Before you reproduce the entries that follow, strip out any image they contain and keep the rest exact.

--- START ---

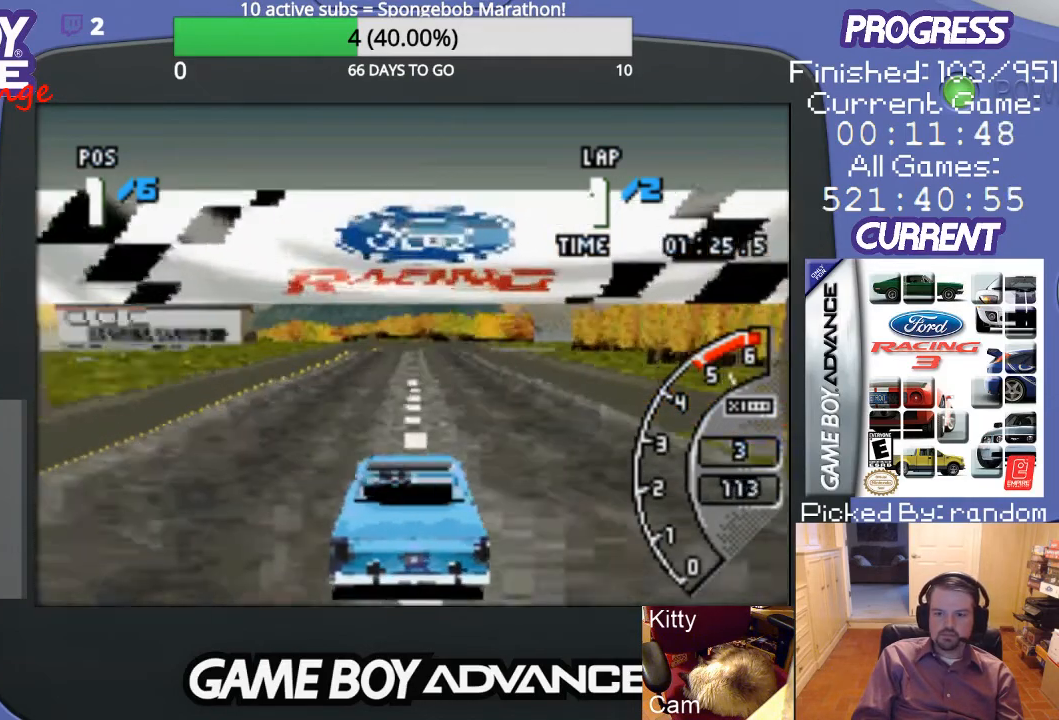
{"buttons": ["A"], "events": [[233, "DPAD_RIGHT", "down"], [333, "DPAD_RIGHT", "up"]]}
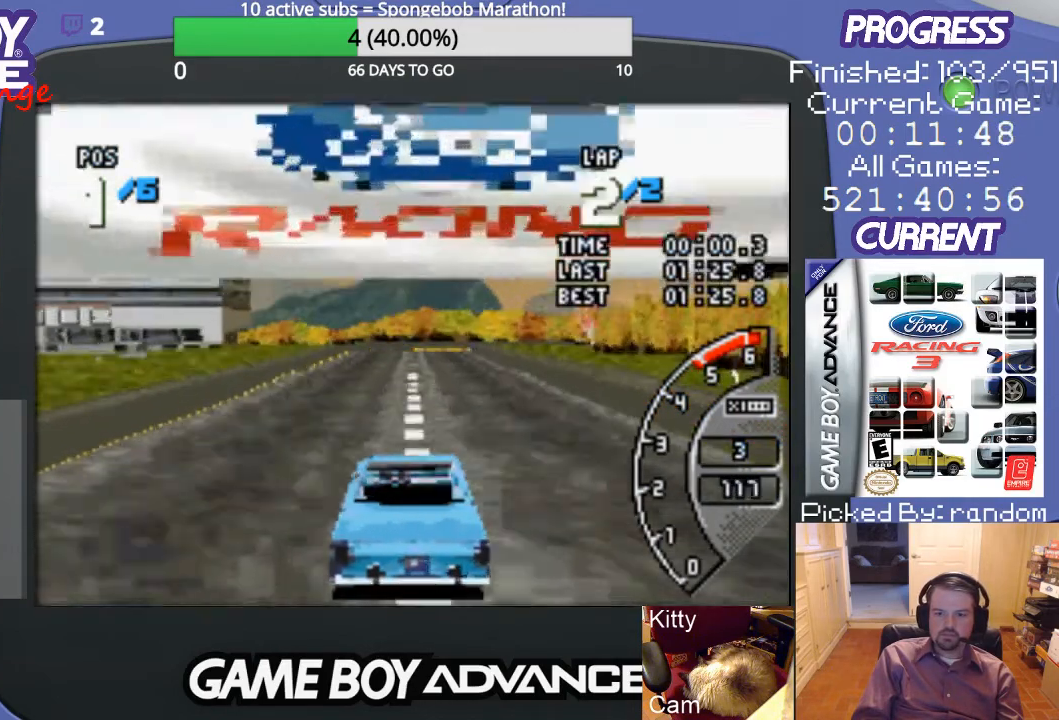
{"buttons": ["A"], "events": []}
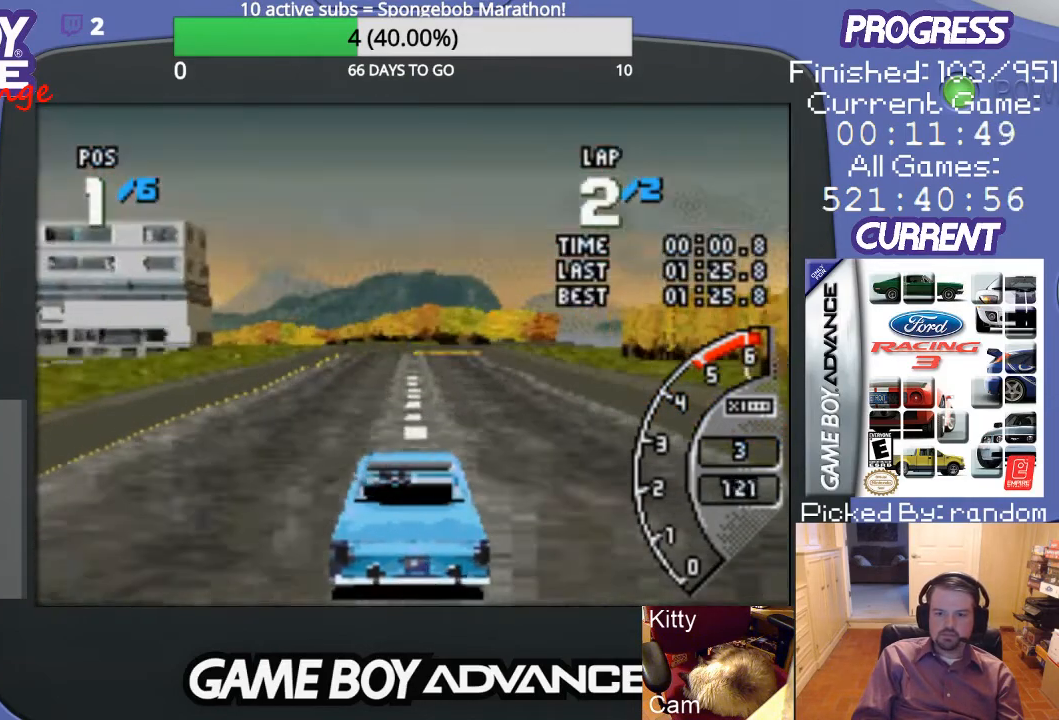
{"buttons": ["A"], "events": []}
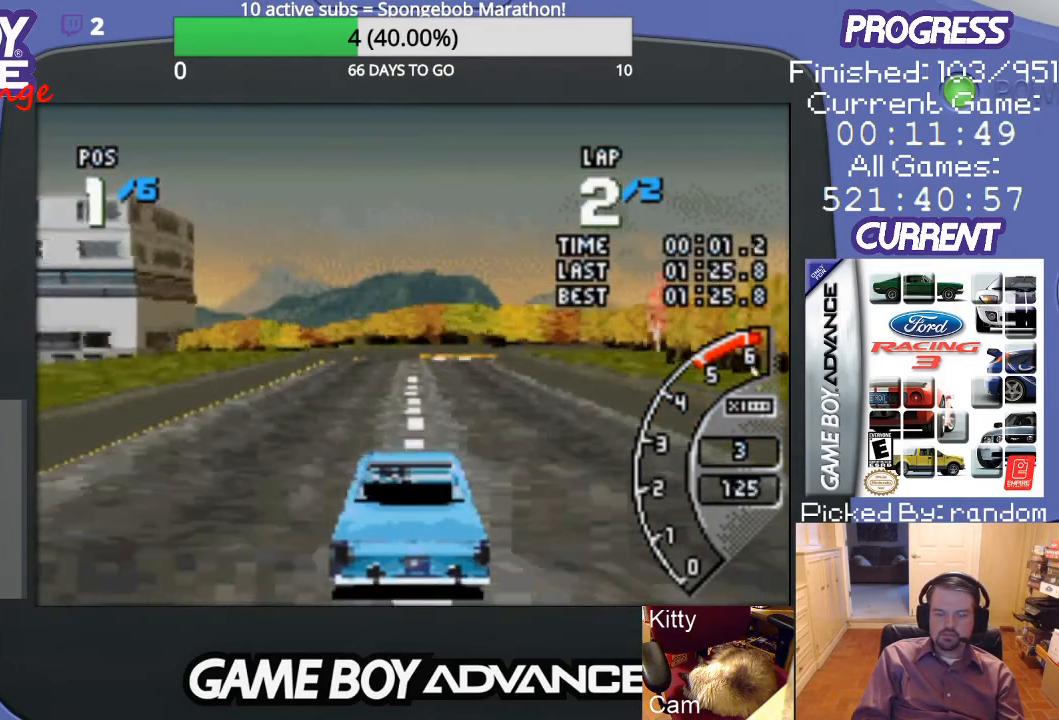
{"buttons": ["A"], "events": []}
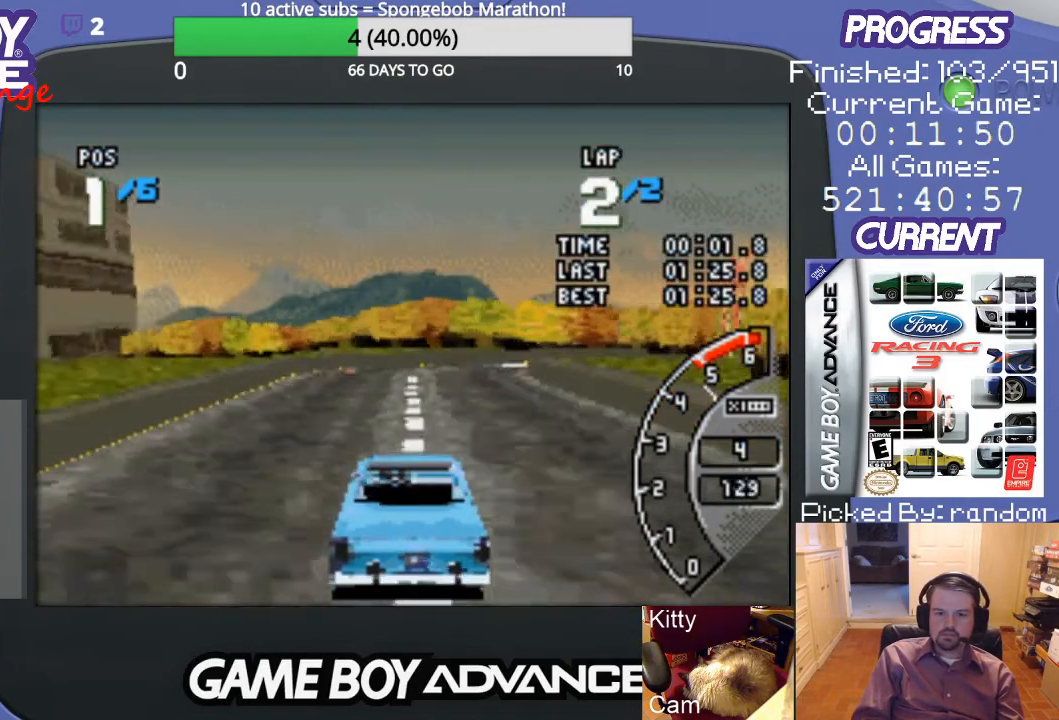
{"buttons": ["A"], "events": []}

--- END ---

### [Answer section]
{"buttons": ["A"], "events": [[233, "DPAD_RIGHT", "down"], [333, "DPAD_RIGHT", "up"]]}
{"buttons": ["A"], "events": []}
{"buttons": ["A"], "events": []}
{"buttons": ["A"], "events": []}
{"buttons": ["A"], "events": []}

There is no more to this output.